Em 27 de janeiro de 2021, o secretário da Defesa dos Estados Unidos, Lloyd J. Austin III, reconheceu a mudança climática como uma questão de segurança nacional. Para o ex-diretor do Banco Mundial Jamal Saghir, reconhecer a conexão entre clima e a segurança mundial constitui um passo crucial, e o conflito da Síria “é um exemplo perfeito do impacto da mudança climática sobre problemas pré-existentes, como instabilidade política, pobreza e escassez de recursos”.
No passado, os agricultores sírios dispunham de terras relativamente férteis e produtivas, e entre as décadas de 1970 e 1990 se beneficiaram do apoio estatal à produção de alimentos básicos. Desde os anos 80, porém, o país de cerca de 17 milhões de habitantes foi atingido por três secas: a mais recente, estendendo-se de 2006 a 2010, foi classificada como a pior desde os primeiros registros, há cerca de 900 anos.
A redução das chuvas, aliada ao incremento das temperaturas, resultou na desertificação e devastação da terra arável, sobretudo na região leste. Ao todo, 800 mil cidadãos perderam seu meio de subsistência, e 85% do gado morreu. Como as safras também encolheram até dois terços, o país teve que importar grande quantidade de cereais, e os preços dos alimentos duplicaram.

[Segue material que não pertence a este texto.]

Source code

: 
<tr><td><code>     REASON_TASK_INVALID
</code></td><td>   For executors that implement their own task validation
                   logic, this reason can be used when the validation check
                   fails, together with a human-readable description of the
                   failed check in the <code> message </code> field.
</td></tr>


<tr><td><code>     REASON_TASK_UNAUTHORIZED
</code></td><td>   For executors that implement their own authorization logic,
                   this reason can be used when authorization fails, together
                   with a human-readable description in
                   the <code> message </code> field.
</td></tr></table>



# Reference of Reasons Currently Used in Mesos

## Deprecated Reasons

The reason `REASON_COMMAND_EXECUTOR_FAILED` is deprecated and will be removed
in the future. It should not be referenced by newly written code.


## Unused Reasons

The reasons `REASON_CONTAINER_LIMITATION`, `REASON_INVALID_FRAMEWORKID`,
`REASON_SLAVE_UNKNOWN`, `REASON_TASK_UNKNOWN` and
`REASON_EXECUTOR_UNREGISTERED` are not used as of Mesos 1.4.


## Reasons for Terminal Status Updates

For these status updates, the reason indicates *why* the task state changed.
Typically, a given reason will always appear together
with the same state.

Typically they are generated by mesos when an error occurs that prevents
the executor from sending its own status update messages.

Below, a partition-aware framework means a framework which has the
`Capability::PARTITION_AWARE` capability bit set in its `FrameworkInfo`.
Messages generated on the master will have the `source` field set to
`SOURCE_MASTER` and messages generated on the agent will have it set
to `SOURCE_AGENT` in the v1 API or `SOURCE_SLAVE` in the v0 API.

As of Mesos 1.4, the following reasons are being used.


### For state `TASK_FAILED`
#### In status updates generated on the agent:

“Mas a seca ainda continuou, e o povo perdeu a esperança”, e assim 1,5 milhão de trabalhadores rurais foram procurar ocupação nas cidades, relata Saghir, que leciona no Instituto para Estudo do Desenvolvimento Internacional da Universidade McGill, no Canadá. Os que permaneceram, na maioria agricultores empobrecidos, se transformaram em alvo fácil para os recrutadores de terroristas de grupos como o autodenominado “Estado Islâmico” (EI).
Muitas regiões sírias não têm água corrente, e situação política dificulta ainda mais a distribuição.
“Um coquetel tóxico virou mistura explosiva”
“O colapso climático foi um amplificador e multiplicador da crise política que se formava na Síria”, explica à DW Staffan de Mistura, enviado especial das Nações Unidas para a Síria de 2014 a 2018. A decisão do presidente Bashar al-Assad de, ao longo dos anos, cortar os subsídios para combustível, água e alimentos agravou a situação. Além da escassez de água nas áreas rurais, acirraram-se as tensões entre curdos, árabes, alavitas e sunitas.
“Um coquetel tóxico começou a virar mistura explosiva com os ingredientes da Primavera Árabe, a raiva pela perda de empregos, a migração para as cidades, assim como a queda do poder aquisitivo e a ira pelas reações extremamente duras e cruéis do governo”, prossegue De Mistura.
Do ponto de vista geopolítico, a competição da Síria com seus arqui-inimigos Irã e Arábia Saudita foi mais um elemento de agravamento. “Começamos a ver horríveis cercos medievais em torno de muitas cidades, como Homs e Aleppo, em que era cortado o acesso dos habitantes a água e comida”, recorda o diplomata ítalo-sueco.
Quando ele deixou a Síria em 2018, havia menos lutas, com 60% da população sob controle governamental. Ainda assim, de seu ponto de vista, “o país não corre mais perigo de uma grande guerra, mas sim de colapso”.
Para paz é preciso reconstrução
De acordo com a Anistia Internacional, desde 2011 6,6 milhões de habitantes foram deslocados dentro da Síria, e 5 milhões fugiram. As problemáticas condições de vida no país não melhoraram, apesar de o Alto Comissariado das Nações Unidas para Refugiados (Acnur) e o Escritório das Nações Unidas para a Coordenação de Assuntos Humanitários (Enucah) registarem que em 2019 cerca de 82.500 refugiados retornaram, e 412 mil deslocados internos estão de volta a seus locais de origem.
Vastos territórios foram devastados pela guerra civil, a água continua escassa e a infraestrutura precisa ser reparada em quase todo o país. “Assad quase venceu a guerra territorial, mas ainda está muito longe de ganhar a paz”, avaliou De Mistura numa conferência online organizada pela Fundação Berghok e o Instituto de Pesquisa do Impacto Climático de Potsdam (PIK).
Jamal Saghir concorda: “Para a paz, precisamos de reconstrução”, e qualquer acordo de paz precisa ser alicerçado por um pacote de investimentos. No entanto a própria Síria não estará em condições de financiar sua reconstrução, e resta ver se seus aliados Rússia e Turquia estão dispostos a investir no futuro do país.
O ex-diretor do Banco Mundial não tem dúvidas quanto ao que precisa ser feito: “É imperativo tornar a Síria mais resiliente, ajudando a região a fazer a transição para uma infraestrutura mais segura em termos de energia e água.”
Por: Jennifer Holleis (Deutsche Welle).